In a speech that he delivered in the Maharashtra Assembly after being elected unopposed as the Deputy Speaker of the Maharashtra Assembly in March 2020, the Nationalist Congress Party (NCP) MLA Narhari Zirwal mentioned that his habit of holding his phone to his ear had caused a hearing impairment in his left ear.
Two years down the line, however, in the midst of an unprecedented turmoil roiling the Shiv Sena and the Sena-led Maha Vikash Aghadi government, sections of the Sena rebels as well as the BJP seem to be having doubts on whether Zirwal would give a fair hearing to the rebel MLAs whom he has issued disqualification notices.
The entire episode has put the spotlight on the 63-year-old tribal leader Zirwal, who is a three-time NCP legislator from Dindori in Nashik district. He had started his political innings in 1980s from his home turf in Nashik as an activist of the Janata Dal, which had then a significant support base in the tribal belts there.
Zirwal later took the plunge into electoral politics and won two terms in the local Panchayat Samiti on the tickets of the Janata Dal as well as the Congress party. He subsequently joined the NCP and went on to win the Assembly election from the Dindori constituency for the first time in 2004. He had lost the 2009 election to a Shiv Sena candidate by just 149 votes.
Known to be close to the Deputy Chief Minister and senior NCP leader, Ajit Pawar, Zirwal also unsuccessfully contested the Lok Sabha elections twice on the NCP ticket.
A soft-spoken man with a good grasp of agricultural and tribal issues, Zirwal shot into limelight in the wake of a botched coup in November 2019 attempted by Ajit Pawar when he joined hands with the senior BJP leader and ex-CM Devendra Fadnavis to form their government in Maharashtra in a dramatic night-long operation. Zirwal was among those NCP MLAs who had accompanied Ajit Pawar to the Raj Bhavan for the secret early morning swearing-in ceremony there in which Fadnavis was administered the oath by Governor Bhagat Singh Koshyari as the CM along with Ajit as his deputy.
Zirwal had then, however, soon returned from the Gurgaon hotel where he was kept along with other MLAs and rejoined the Sharad Pawar-led NCP camp. He had earlier told The Indian Express that he had decided to reach out to the NCP leadership and asked them to make arrangements for his “rescue” after he realised the political turmoil in the state following Ajit’s actions.
“After my parents, Sharad Pawar is the one who has played a formative role in my life. I can’t betray him. When we realised the fiasco in Maharashtra, I and the other party legislators talked and decided to head back. We called up NCP leaders who assured us that we will be extracted and we managed to leave the hotel on Sunday,” Zirwal had then told the Express.
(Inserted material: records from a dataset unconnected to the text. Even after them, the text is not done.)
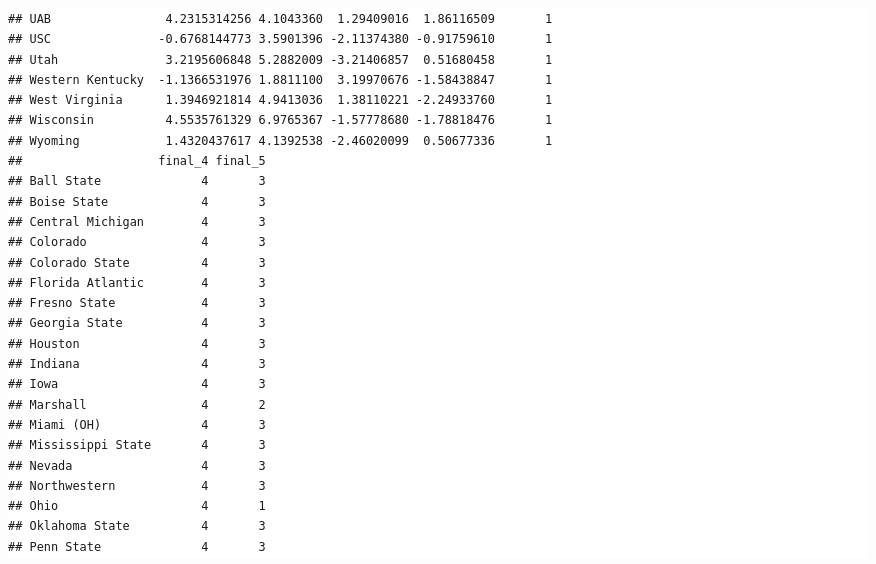     ## UAB                4.2315314256 4.1043360  1.29409016  1.86116509       1
    ## USC               -0.6768144773 3.5901396 -2.11374380 -0.91759610       1
    ## Utah               3.2195606848 5.2882009 -3.21406857  0.51680458       1
    ## Western Kentucky  -1.1366531976 1.8811100  3.19970676 -1.58438847       1
    ## West Virginia      1.3946921814 4.9413036  1.38110221 -2.24933760       1
    ## Wisconsin          4.5535761329 6.9765367 -1.57778680 -1.78818476       1
    ## Wyoming            1.4320437617 4.1392538 -2.46020099  0.50677336       1
    ##                   final_4 final_5
    ## Ball State              4       3
    ## Boise State             4       3
    ## Central Michigan        4       3
    ## Colorado                4       3
    ## Colorado State          4       3
    ## Florida Atlantic        4       3
    ## Fresno State            4       3
    ## Georgia State           4       3
    ## Houston                 4       3
    ## Indiana                 4       3
    ## Iowa                    4       3
    ## Marshall                4       2
    ## Miami (OH)              4       3
    ## Mississippi State       4       3
    ## Nevada                  4       3
    ## Northwestern            4       3
    ## Ohio                    4       1
    ## Oklahoma State          4       3
    ## Penn State              4       3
Nearly four months after the MVA government was formed in Maharashtra through the collaboration between the Sena, NCP and Congress, Zirwal was elected unopposed as the Deputy Speaker of the state Assembly.
In February 2021, the post of the Assembly Speaker fell vacant after the Speaker Nana Patole, a Congress legislator, resigned from his position and became the state Congress president. Thereafter, as per Rule 9 of the Maharashtra Legislative Assembly Rules, 1960, Deputy Speaker Zirwal started discharging the duties of the Speaker in the House.
The MVA government had since been proposing to hold the elections to the post of the Speaker, which has however not taken place so far. This has made Zirwal a key player in the political drama playing out in the state. Since the rebellion led by senior Sena minister Eknath Shinde broke out against the dispensation led by the Chief Minister and Sena president, Uddhav Thackeray, Zirwal has issued disqualification notices to 16 rebel Sena MLAs including Shinde, on the Thackeray-led Sena’s request.
Zirwal has also cleared the appointment of Ajay Chaudhary as the Sena leader in the Assembly by replacing Shinde from the position.